TUNNEL HILL — Kellen Martin, a 2019-20 Georgia Scholar, learned about the program during his junior year, and he quickly realized to his delight he'd already accomplished a majority of the criteria.
"I just had a couple more leadership things, and those (opportunities) are easily available for seniors" at Northwest Whitfield High School, he said this summer. The Georgia Scholar program is a "perfect" encapsulation of "being a student in high school (because) you have to be good in academics, but it also prioritizes leadership in extracurricular activities, and getting those experiences is really good for a high school student."
Martin "managed to balance a busy extracurricular schedule — both with school groups and holding down a job — and a full, rigorous course load while keeping a positive and pleasant attitude," said Melissa Torbett, a science instructor at Northwest who taught Martin for two years. "He should be able to easily go on to whatever path he chooses next and be successful in whatever field he chooses to pursue."
Students eligible for the Georgia Scholar honor "are high school seniors who exhibit excellence in all phases of school life, in community activities, and in the home," according to the Georgia Department of Education. "These students have carried exemplary course loads during their four years of high school; performed excellently in all courses; successfully participated in interscholastic events at their schools and in their communities; and have assumed roles in extracurricular activities sponsored by their schools."
At Northwest, Martin was a member of the math team, which was "huge for me," as "I love being competitive," he said. At the Lee University competition in April 2019, his team placed second, and Martin placed second individually, so he was eager "to try to get first" his senior year, but that contest was canceled due to the new coronavirus (COVID-19) pandemic.
Martin, who graduated from Northwest this summer with honors-with-distinction — meaning he took at least three Advanced Placement (AP) or dual enrollment classes and maintained a numerical average of 94.5-100 — "is one of the smartest kids I've ever taught here, and I just finished my 13th year at Northwest," said Susan Keleen, who taught Martin math for two years. "He just has an innate ability."

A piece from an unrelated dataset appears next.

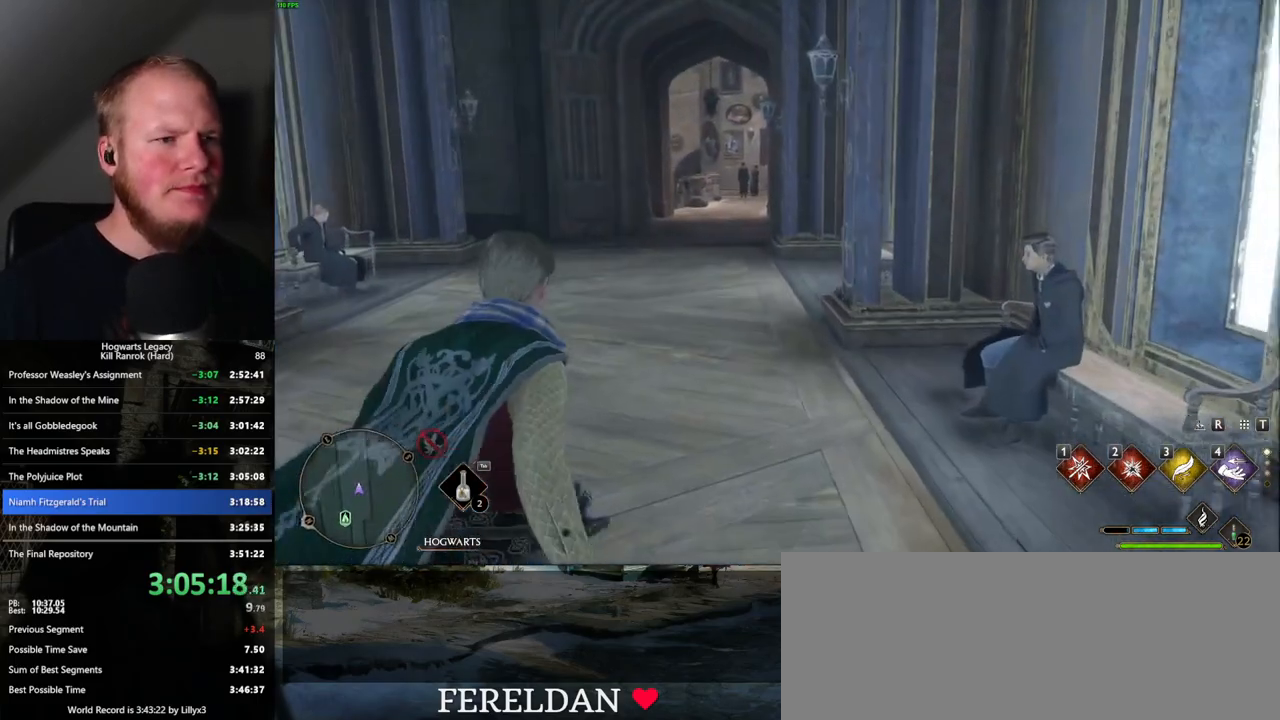
{"keys": ["w"], "mouse": [], "events": []}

Martin is quick to credit teachers like Keleen and Torbett for his academic growth.
Torbett, whom Martin had for honors and AP chemistry, "brought a lot to (those classes), and (all the students in those classes) felt like a team," he said. "She's definitely one of the best teachers here."

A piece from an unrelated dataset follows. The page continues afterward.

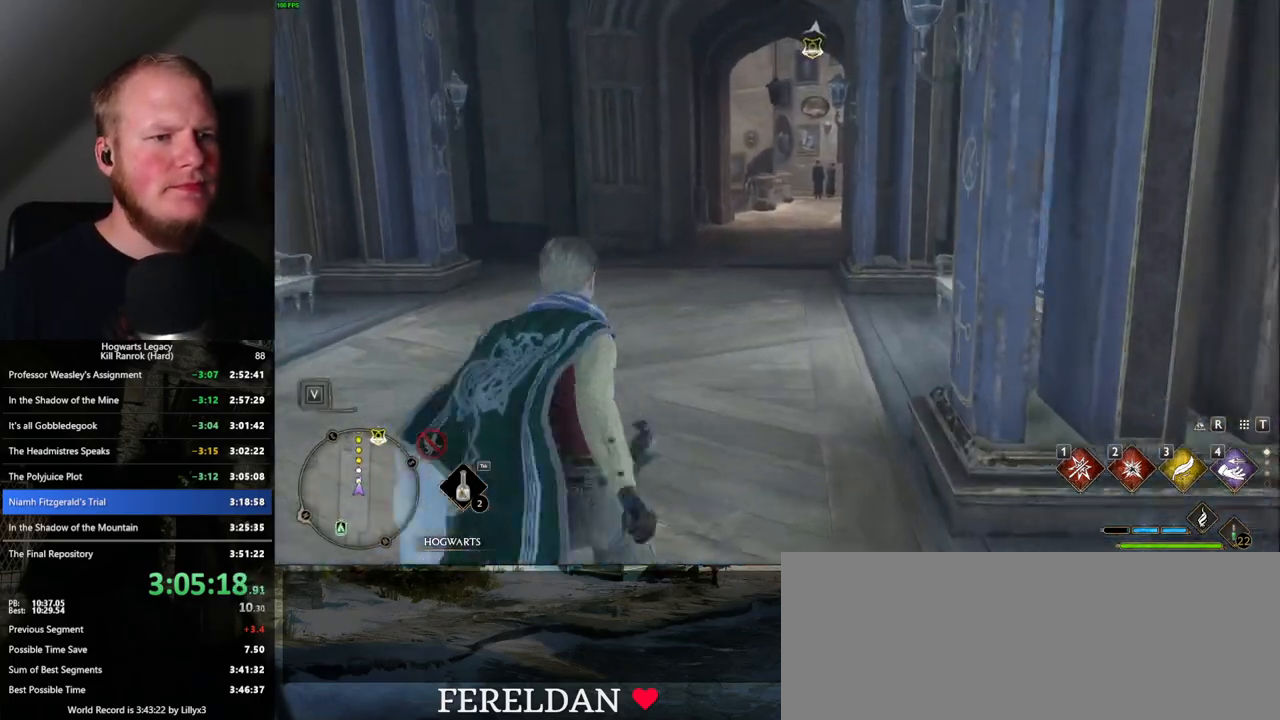
{"keys": ["w"], "mouse": [], "events": []}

Math has been Martin's area of interest for as long as he can remember, and while many individuals struggle with the subject, he believes that could be improved with better instruction, such as he received at Northwest.
"It gets explained poorly sometimes, but I've had plenty of great teachers," including Keleen, who used real world examples to connect what students learn in math class "to our lives," he said. In Keleen's AP Statistics class, for example, she offered plenty of "hands-on learning," as well as examples of where you find (this math) and how you use it."

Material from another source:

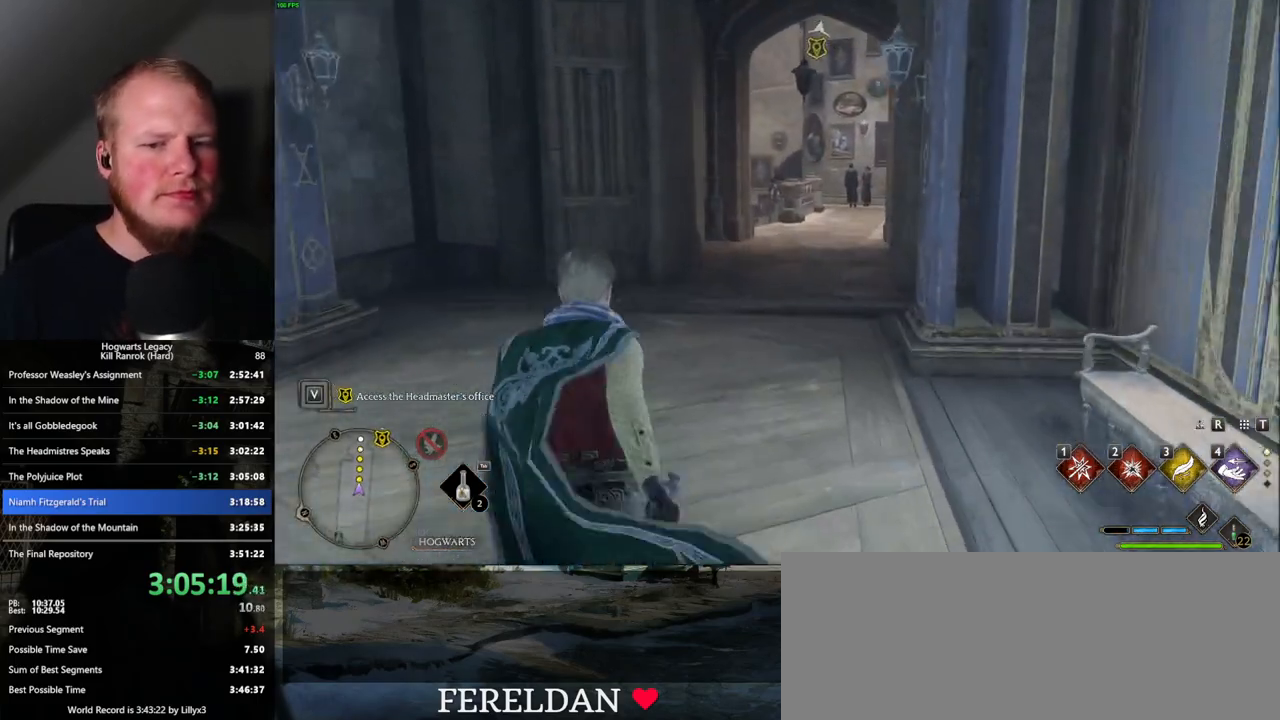
{"keys": ["w"], "mouse": [], "events": []}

Martin "is very mature and was great to have conversations with," Torbett said. He "was a great student with a natural aptitude for understanding and applying scientific and mathematical phenomena."
Martin was the STAR (Student Teacher Achievement Recognition) student from Whitfield County Schools for 2019-20, and named Keleen as his STAR teacher. The program is sponsored by the Professional Association of Georgia Educators (PAGE) and the PAGE Foundation, and high school seniors must have the highest score on a single test date on the SAT and be in the top 10% or top 10 students of their class based on grade point average to qualify for a STAR nomination.
"That was a huge accomplishment for me, and having a plaque on the wall (inside the high school) is pretty cool," Martin said. "My parents were excited, and it's a great thing."
"I'm really good at test taking, but it's kind of hard to explain," he said. "I'm just so focused when I test, and things just click."
While he's thrilled to move on to college at the University of Georgia, he'll miss "the people at Northwest, my friends and the teachers," he said. "I really like Northwest, and I'm really glad I went here."